A "Craft Brew" Basement Remodel on a Pilsner Budget

When our clients, A young family in a northern Twin Cities suburb, purchased their home in a new subdivision, they elected not to finish the basement. Three years on, they contacted a contractor friend for an estimate, and were surprised (but happily not deterred) by how much the project they wanted would cost. The truth is that, had they finished the basement prior to moving in, their costs would have been lower, but the result would have been a “remodel waiting to happen”. Here's why:


  • The builder’s original bath plan was cramped and the plumbing rough-ins spaced too close together.

  • There was no provision for the kitchenette they wanted.

  • The layout of the larger rooms wouldn't have met their family’s needs.

  • The fixtures and finishes would have been standard “builder grade” – low cost and uninspiring.

  • In short, they would have had to "make do", and eventually would have remodeled the finished spaces that just didn't work for them.


By waiting, they were able to tailor all aspects of the project: room sizes and configurations, plumbing locations, fixtures, and finishes, to exactly fit their lifestyle and growing family’s needs.


Still, funds were not abundant. We were charged with designing a warm, welcoming,

no-fuss family room, a ¾ bath, a combination guest bedroom/office/workout space, and a bar/kitchenette - with modestly priced fixtures and finishes, and prefabricated items where possible. For the bar/kitchenette, our clients knew that the IKEA price point would maximize their budget. They gave me a preliminary plan and product list from an IKEA designer, and asked me to make it better. Compromises were made, of course; limited SKU’s (common with stock cabinets) necessitated some creative juggling. But rather than go over budget with custom cabinets, our clients opted for a custom "look" - a combination of stock cabinets and some invaluable professional creative design. It turned out to be a wonderful decision.


Without a budget for “high design”, details matter. Here are some design hacks that we used to add style for a modest investment:

  • We framed the exterior backyard wall from the top of the foundation ledge to the ceiling, resulting in a space that feels more like a first floor room than a basement.

• SHORT TASK A:
Answer these questions about the basement remodel article:
(i) How many years after buying the home did the clients contact a contractor friend for an estimate?
(ii) Who prepared the preliminary plan and product list that the clients handed over for the bar/kitchenette?
(iii) Between what two points was the exterior backyard wall framed?

• Extracted records:
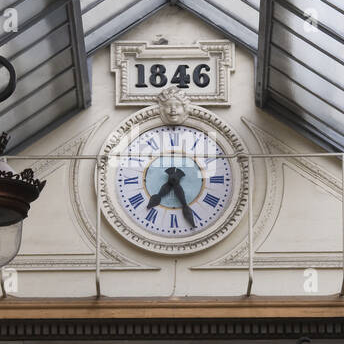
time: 7:26
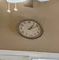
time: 1:11
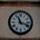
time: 11:18
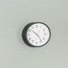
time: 10:24
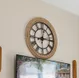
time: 12:14
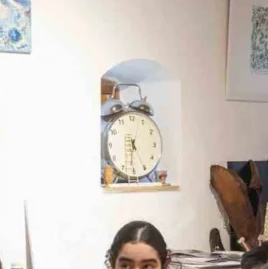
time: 4:31
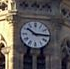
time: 10:15
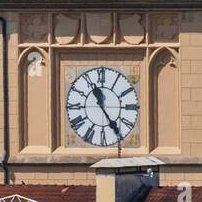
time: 11:24
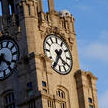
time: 4:35
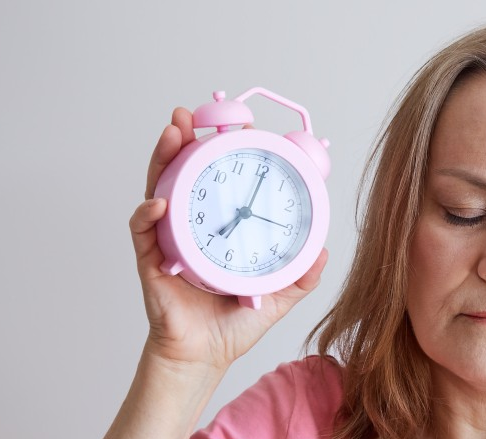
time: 7:01
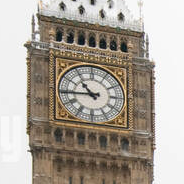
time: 10:44
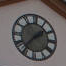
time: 1:36
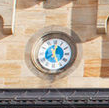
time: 12:26
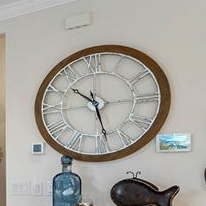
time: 10:28
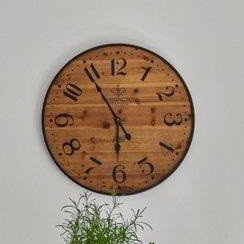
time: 5:54
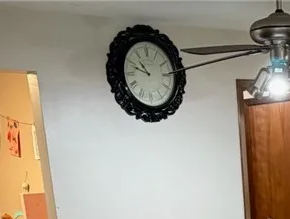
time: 10:48
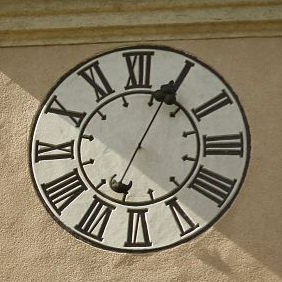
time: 7:04
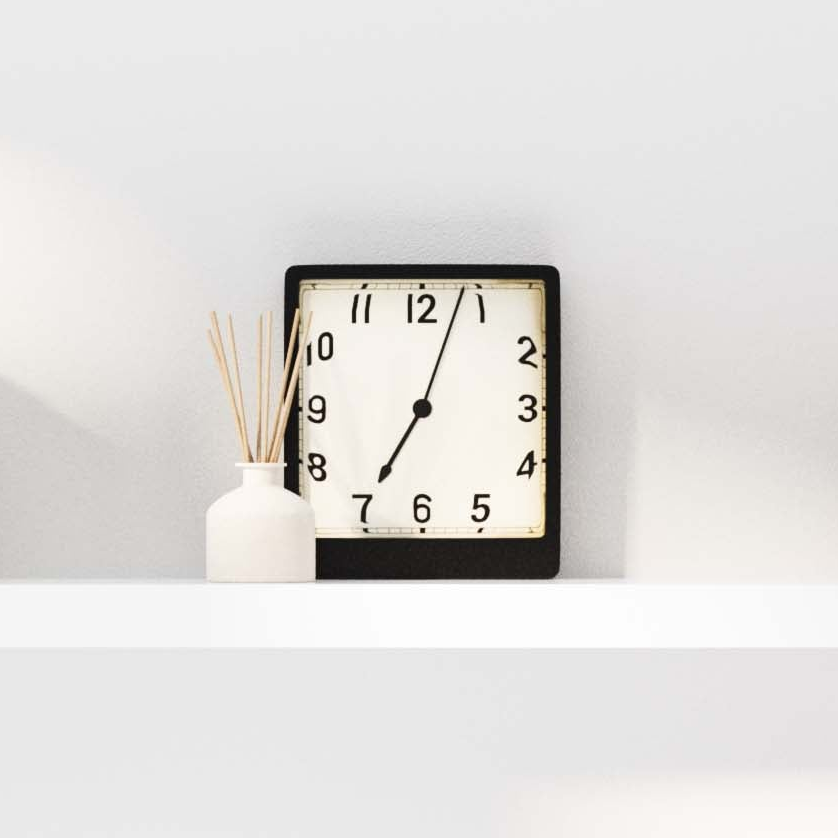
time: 7:03
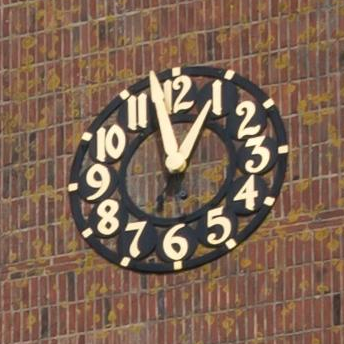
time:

• SHORT TASK B:
Please copy every one of the records of clock readings word for word, omitting the pictures from your answer.

• RESULT A:
(i) Three years.
(ii) An IKEA designer.
(iii) From the top of the foundation ledge to the ceiling.

• RESULT B:
time: 7:26
time: 1:11
time: 11:18
time: 10:24
time: 12:14
time: 4:31
time: 10:15
time: 11:24
time: 4:35
time: 7:01
time: 10:44
time: 1:36
time: 12:26
time: 10:28
time: 5:54
time: 10:48
time: 7:04
time: 7:03
time:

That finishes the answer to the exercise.